[Complete the following]
[1] In the sermon post below, list the four adverbs the quoted passage uses to describe how inclusive the gospel is.
[2] What Big Idea does the sermon post below state for the sermon?

[start Selection]

Tuesday, February 23, 2010

Sermon Play by Play

Okay, for the possibility of flogging a dead horse, I will cover the best moments of my sermon from this past week.  Well, I can't think of any so, I will just highlight the content...

Text:  Ephesians 3
Big Idea:  We are all One at the Cross

Had this video in the Q but didn't work, so I had to read the lyrics instead.  Video was better.  And for you trivia fans, this song was written by the late MJ and Lionel Richie.



"The gospel is completely, absolutely, profoundly, marvelously inclusive. Therein lies the beauty of the gospel. It does not take into account if you are a man or woman, asian, or latino, organic or have a fast food death wish. It doesn't care if you live on the lake or live in your car. Whether you are a dentist or a truck driver. It does not care if this is your first time in church or you have been here 20 years.  “Here there is not Greek and Jew, circumcised and uncircumcised, barbarian, Scythian, (known as the widlest of barbarians – or people living in Lake Country) slave, free; but Christ is all, and in all.” (Col 3:1).  The gospel cares about you. It invites you in.  Yet, Jesus never forces his way onto the scene. He is always available, always ready, always wanting to enter in, but we have a choice. We can welcome him or not."

That's about all I have to offer apparently. My beautiful wife is a great sounding board for analyzing my sermons, hence I regularly inquire about her thoughts. So upon the conclusion of this puppy she said "You finished strong." Lovely. That sounds like a winner doesn't it? And today she noted, "the rose doesn't bloom every Sunday." It just keeps getting worse.

[end Selection]
[start Available data]

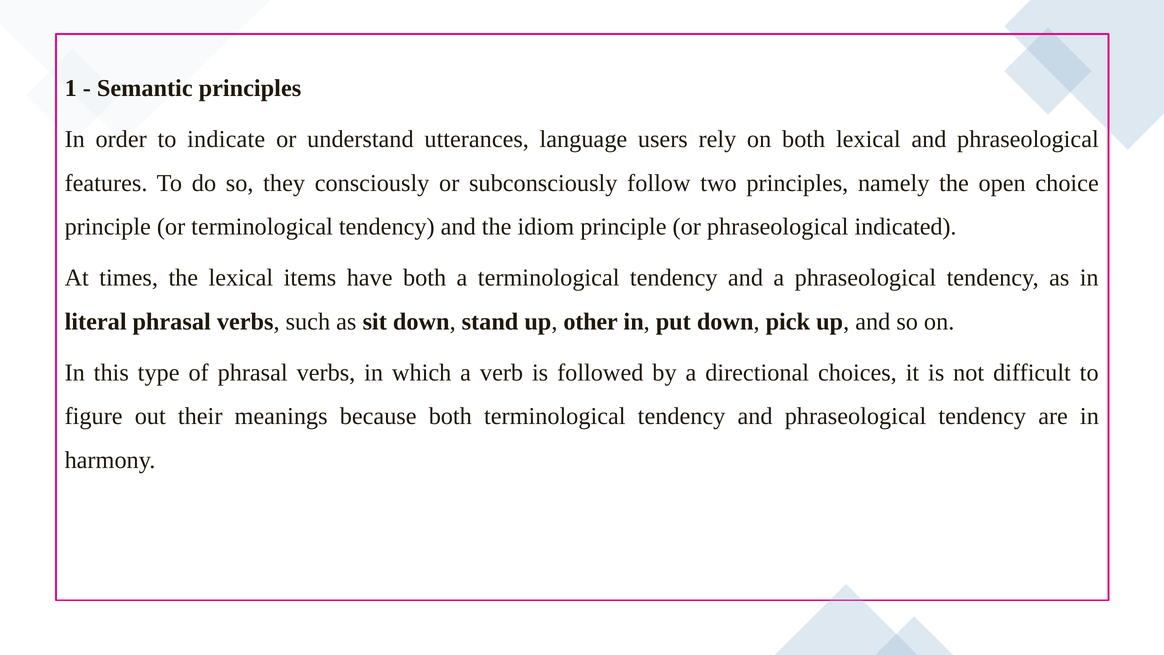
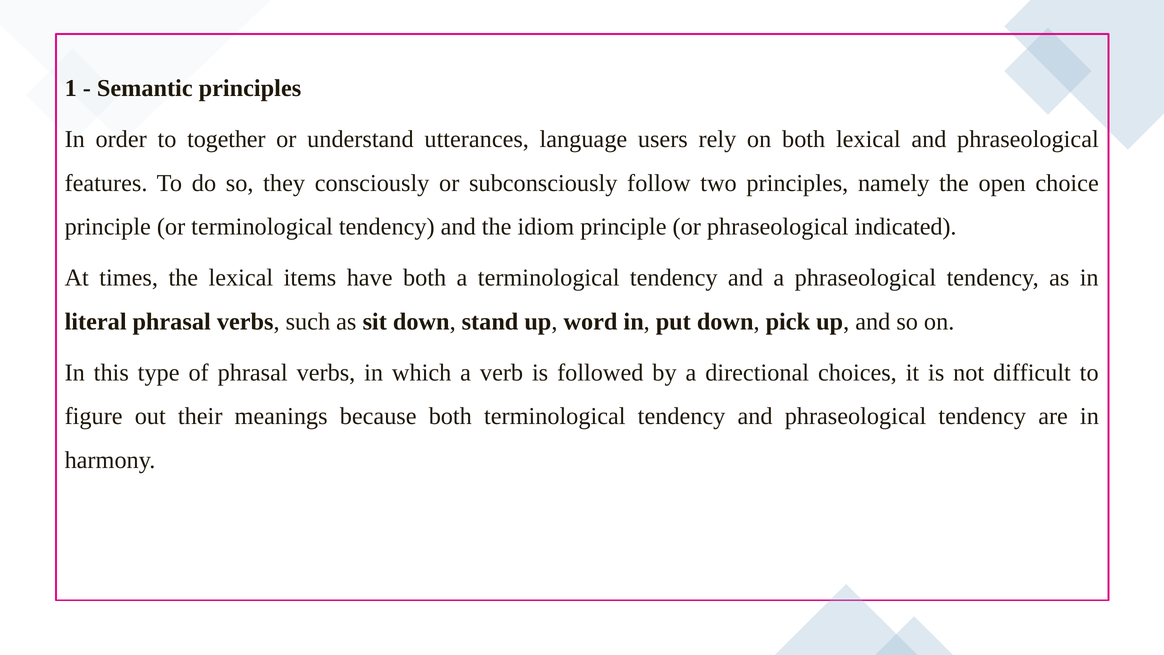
indicate: indicate -> together
other: other -> word
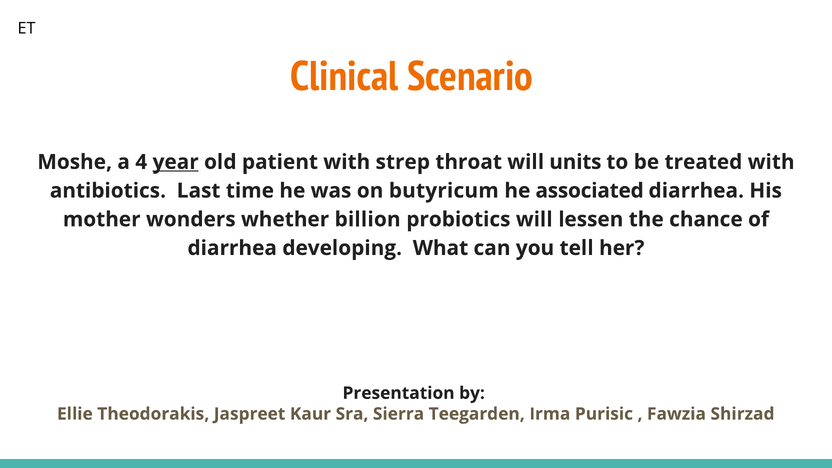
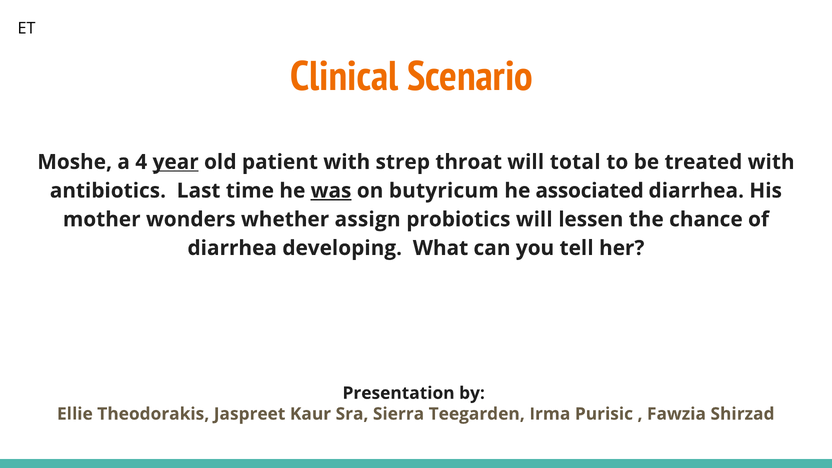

[end Available data]

[Responses]
[1] completely, absolutely, profoundly, marvelously

[2] We are all One at the Cross